«Entre os inquiridos desafiados a escolher os dois temas a que o governo deve prestar mais atenção, 68% escolheram a saúde, 46% a habitação e 38% a imigração. Ou seja, saúde e habitação são as duas maiores preocupações dos portugueses, segundo o mais recente barómetro da Intercampus. E são as duas áreas em que o falhanço do governo é mais evidente. Por isso, é natural que se concentre na terceira.
Sobre a habitação, escreverei amanhã. Reduzindo a oferta (através da reversão de todas as medidas para travar o desvio de casas para outras funções, a começar pela turística) e pressionando a procura (com apoios e reduções fiscais à compra), a que acrescerá uma maior dificuldade na construção, devida a restrições mais amplas à imigração, a crise da habitação não se limitou a piorar. O governo atirou gasolina para a fogueira. Os últimos dados são claros: o aumento dos preços homólogos no primeiro trimestre deste ano foi de 16,3%, quando foi de 5,7% na EU e de 5,4% na Zona Euro. Três vezes mais.
Na saúde, a ministra criou o caos à sua volta, substituindo lideranças hospitalares (que insultou) com base em critérios partidários. Teve três diretores do INEM (e os problemas só se agravaram) e terraplanou a reorganização que tinha começado com a criação da Direção Executiva do SNS, apenas para alimentar as suas mesquinhas inimizades. A isto junta-se um concurso para o transporte aéreo de doentes, ganho, fora de todos os prazos por incúria da ministra, por uma empresa sem helicópteros para o fazer. Poderes bastante fortes na área dos negócios da saúde têm de estar próximos do governo para que esta ministra tenha sido reconduzida e se mantenha firme no lugar.
Só nas últimas semanas, tivemos a confirmação de pelo menos uma morte durante as duas greves em que o INEM não garantiu serviços mínimos por não ter sido avisado pelo ministério (e a ministra insiste em exigir uma correlação direta entre as mortes e a greve num dia em que todo o serviço entrou em colapso); o caso das duas grávidas que perderam os seus bebés – uma depois de ter estado em cinco hospitais diferentes em apenas 13 dias e outra, do Barreiro, em situação de risco, sem qualquer urgência de obstetrícia aberta na Margem Sul; e o doente com traumatismo craniano grave que esperou cinco horas porque o helicóptero da Força Aérea, necessário por falta de soluções da empresa contratada, era demasiado grande para aterrar no Hospital da Covilhã.
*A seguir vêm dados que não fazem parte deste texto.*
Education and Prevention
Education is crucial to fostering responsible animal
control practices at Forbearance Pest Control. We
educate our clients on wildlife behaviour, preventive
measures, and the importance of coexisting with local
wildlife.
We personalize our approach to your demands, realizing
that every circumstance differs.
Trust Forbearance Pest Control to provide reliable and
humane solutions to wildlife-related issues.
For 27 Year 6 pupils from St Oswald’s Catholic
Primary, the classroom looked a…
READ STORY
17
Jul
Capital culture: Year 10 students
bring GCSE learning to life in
Segundo os critérios da ministra Marta Temido, a demissão de Ana Paula Martins já teria acontecido. Segundo qualquer critério normal, com tanto acumular de incompetência, também.
Falhadas as duas principais prioridades para os portugueses, é natural que o governo, como manobra de diversão, se esteja a dedicar à terceira. Aí, pode contar com a ajuda do Chega, que se está nas tintas para os dois temas anteriores, (a não ser na medida em que possa culpar os imigrantes por eles).
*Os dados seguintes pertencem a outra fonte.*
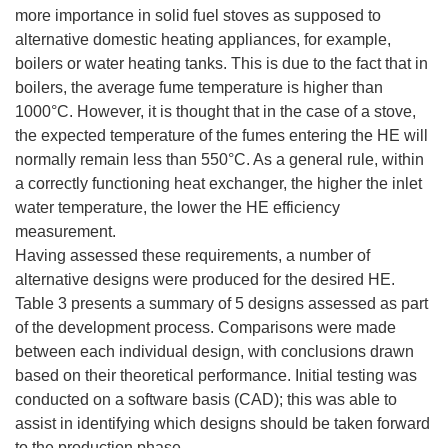
more importance in solid fuel stoves as supposed to
alternative domestic heating appliances, for example,
boilers or water heating tanks. This is due to the fact that in
boilers, the average fume temperature is higher than
1000°C. However, it is thought that in the case of a stove,
the expected temperature of the fumes entering the HE will
normally remain less than 550°C. As a general rule, within
a correctly functioning heat exchanger, the higher the inlet
water temperature, the lower the HE efficiency
measurement.
Having assessed these requirements, a number of
alternative designs were produced for the desired HE.
Table 3 presents a summary of 5 designs assessed as part
of the development process. Comparisons were made
between each individual design, with conclusions drawn
based on their theoretical performance. Initial testing was
conducted on a software basis (CAD); this was able to
assist in identifying which designs should be taken forward
to the production phase.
A centralidade dada à lei da nacionalidade é, mais uma vez, desmentida pelos números. Tal como nas atribuições de nacionalidade em 2023, a maioria dos pedidos pendentes não é de cidadãos estrangeiros residentes em território nacional. Cerca de 30% são de descendentes de sefarditas (a lei já foi mudada), 40% de lusodescendentes e só os restantes 30% têm origem em imigrantes a residir em Portugal. O governo continua a não divulgar números oficiais para poder continuar a trabalhar na propaganda.
Quanto à imigração, não se vislumbra que a alternativa à manifestação de interesses, que implicava um enorme investimento nos serviços consulares, vá funcionar. O que levará à falta de imigrantes ou a mais imigrantes ilegais. Ou voltarão as regularizações extraordinárias, que era como tudo se resolvia antes. Toda a conversa da integração foi aniquilada, dificultando o reagrupamento familiar.»